WORK TO BE COMPLETED |
Write out the data below word for word, starting with its very first line and going on through the line with "Программа для зарядки аккумулятора ноутбука".

[Transcribed page text]
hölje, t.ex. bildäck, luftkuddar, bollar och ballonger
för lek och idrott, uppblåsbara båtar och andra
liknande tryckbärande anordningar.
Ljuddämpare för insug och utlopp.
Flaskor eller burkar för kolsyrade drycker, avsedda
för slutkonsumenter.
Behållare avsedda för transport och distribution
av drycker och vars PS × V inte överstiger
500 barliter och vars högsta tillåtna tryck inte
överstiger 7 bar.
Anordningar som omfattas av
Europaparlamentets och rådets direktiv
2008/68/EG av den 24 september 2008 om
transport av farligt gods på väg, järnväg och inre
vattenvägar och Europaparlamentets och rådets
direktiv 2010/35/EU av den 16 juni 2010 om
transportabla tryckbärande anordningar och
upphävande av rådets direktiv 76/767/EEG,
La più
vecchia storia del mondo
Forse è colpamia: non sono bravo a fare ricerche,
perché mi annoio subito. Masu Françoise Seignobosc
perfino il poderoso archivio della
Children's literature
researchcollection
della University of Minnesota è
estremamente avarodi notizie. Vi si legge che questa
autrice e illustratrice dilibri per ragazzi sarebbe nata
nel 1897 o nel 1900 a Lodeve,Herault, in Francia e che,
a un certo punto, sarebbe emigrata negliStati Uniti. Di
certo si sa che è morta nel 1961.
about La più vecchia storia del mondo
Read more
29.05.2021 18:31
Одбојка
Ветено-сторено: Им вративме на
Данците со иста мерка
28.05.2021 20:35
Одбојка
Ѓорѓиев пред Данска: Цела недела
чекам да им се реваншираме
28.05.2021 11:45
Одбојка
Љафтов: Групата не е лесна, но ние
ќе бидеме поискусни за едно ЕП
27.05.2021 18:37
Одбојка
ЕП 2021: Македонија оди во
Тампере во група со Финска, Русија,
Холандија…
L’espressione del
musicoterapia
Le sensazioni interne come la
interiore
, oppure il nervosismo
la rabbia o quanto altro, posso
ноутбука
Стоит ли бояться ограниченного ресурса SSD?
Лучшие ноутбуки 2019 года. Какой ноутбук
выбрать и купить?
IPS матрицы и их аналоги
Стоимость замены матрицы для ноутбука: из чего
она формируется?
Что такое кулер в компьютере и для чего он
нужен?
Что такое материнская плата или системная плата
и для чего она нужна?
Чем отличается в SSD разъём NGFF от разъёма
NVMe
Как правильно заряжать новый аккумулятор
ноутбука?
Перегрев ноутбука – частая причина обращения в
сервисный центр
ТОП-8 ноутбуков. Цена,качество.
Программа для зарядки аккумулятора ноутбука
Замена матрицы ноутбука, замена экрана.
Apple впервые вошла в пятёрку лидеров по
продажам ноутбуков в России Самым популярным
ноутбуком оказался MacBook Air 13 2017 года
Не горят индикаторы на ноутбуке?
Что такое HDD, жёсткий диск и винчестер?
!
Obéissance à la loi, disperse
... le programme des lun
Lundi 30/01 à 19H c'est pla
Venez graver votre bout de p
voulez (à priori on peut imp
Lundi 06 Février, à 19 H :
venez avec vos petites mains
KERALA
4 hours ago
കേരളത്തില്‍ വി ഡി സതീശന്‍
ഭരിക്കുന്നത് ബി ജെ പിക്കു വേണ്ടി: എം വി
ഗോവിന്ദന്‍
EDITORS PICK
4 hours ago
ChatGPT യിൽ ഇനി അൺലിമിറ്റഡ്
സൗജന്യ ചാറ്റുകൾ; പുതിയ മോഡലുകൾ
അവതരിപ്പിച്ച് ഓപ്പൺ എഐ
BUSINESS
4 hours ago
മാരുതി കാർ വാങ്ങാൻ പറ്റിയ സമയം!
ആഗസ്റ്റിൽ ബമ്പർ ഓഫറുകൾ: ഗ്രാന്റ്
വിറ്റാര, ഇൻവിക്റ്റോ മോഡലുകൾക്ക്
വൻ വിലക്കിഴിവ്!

ANSWER SECTION |
hölje, t.ex. bildäck, luftkuddar, bollar och ballonger
för lek och idrott, uppblåsbara båtar och andra
liknande tryckbärande anordningar.
Ljuddämpare för insug och utlopp.
Flaskor eller burkar för kolsyrade drycker, avsedda
för slutkonsumenter.
Behållare avsedda för transport och distribution
av drycker och vars PS × V inte överstiger
500 barliter och vars högsta tillåtna tryck inte
överstiger 7 bar.
Anordningar som omfattas av
Europaparlamentets och rådets direktiv
2008/68/EG av den 24 september 2008 om
transport av farligt gods på väg, järnväg och inre
vattenvägar och Europaparlamentets och rådets
direktiv 2010/35/EU av den 16 juni 2010 om
transportabla tryckbärande anordningar och
upphävande av rådets direktiv 76/767/EEG,
La più
vecchia storia del mondo
Forse è colpamia: non sono bravo a fare ricerche,
perché mi annoio subito. Masu Françoise Seignobosc
perfino il poderoso archivio della
Children's literature
researchcollection
della University of Minnesota è
estremamente avarodi notizie. Vi si legge che questa
autrice e illustratrice dilibri per ragazzi sarebbe nata
nel 1897 o nel 1900 a Lodeve,Herault, in Francia e che,
a un certo punto, sarebbe emigrata negliStati Uniti. Di
certo si sa che è morta nel 1961.
about La più vecchia storia del mondo
Read more
29.05.2021 18:31
Одбојка
Ветено-сторено: Им вративме на
Данците со иста мерка
28.05.2021 20:35
Одбојка
Ѓорѓиев пред Данска: Цела недела
чекам да им се реваншираме
28.05.2021 11:45
Одбојка
Љафтов: Групата не е лесна, но ние
ќе бидеме поискусни за едно ЕП
27.05.2021 18:37
Одбојка
ЕП 2021: Македонија оди во
Тампере во група со Финска, Русија,
Холандија…
L’espressione del
musicoterapia
Le sensazioni interne come la
interiore
, oppure il nervosismo
la rabbia o quanto altro, posso
ноутбука
Стоит ли бояться ограниченного ресурса SSD?
Лучшие ноутбуки 2019 года. Какой ноутбук
выбрать и купить?
IPS матрицы и их аналоги
Стоимость замены матрицы для ноутбука: из чего
она формируется?
Что такое кулер в компьютере и для чего он
нужен?
Что такое материнская плата или системная плата
и для чего она нужна?
Чем отличается в SSD разъём NGFF от разъёма
NVMe
Как правильно заряжать новый аккумулятор
ноутбука?
Перегрев ноутбука – частая причина обращения в
сервисный центр
ТОП-8 ноутбуков. Цена,качество.
Программа для зарядки аккумулятора ноутбука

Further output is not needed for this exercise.